Paying Qatar Holding and Challenger to help the bank distort its assets, however—that would be a far more reckless form of deceit. If Barclays did indeed make this deal with the Qataris, that would mean it willingly risked insolvency rather than accept government help, even though it was on shaky financial footing. That not only left the bank in a precarious position, but it could also have done further damage to the entire financial system.
The bank may face steep monetary penalties or even criminal charges if it turns out that it lied to regulators. It appears odd that the government would not have noticed—and registered concern about—a funding structure like this in the process of examining Barclays’ need for a bailout.
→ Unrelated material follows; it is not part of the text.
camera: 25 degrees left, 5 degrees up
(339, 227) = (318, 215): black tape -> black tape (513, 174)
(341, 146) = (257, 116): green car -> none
But as Louise Armitstead points out in The Telegraph, even lending money out to fund oneself looks pretty darn illegal. Section 678 of the UK Companies Act 2006 expressly prohibits firms and their subsidiaries from providing “financial assistance” to anyone buying their shares. Although the capital-raising scheme was complex, if the loan existed at all Barclays could face punishment.
Admittedly, it’s all water under the bridge, to some extent. Barclays made it through the financial crisis with its head well above that water. It’s weathered a shakeup of its executives, and while financial penalties may smart, they rarely derail banks in the long-term. Still, it looks like CEO Anthony Jenkins has yet another public relations hullabaloo on his hands.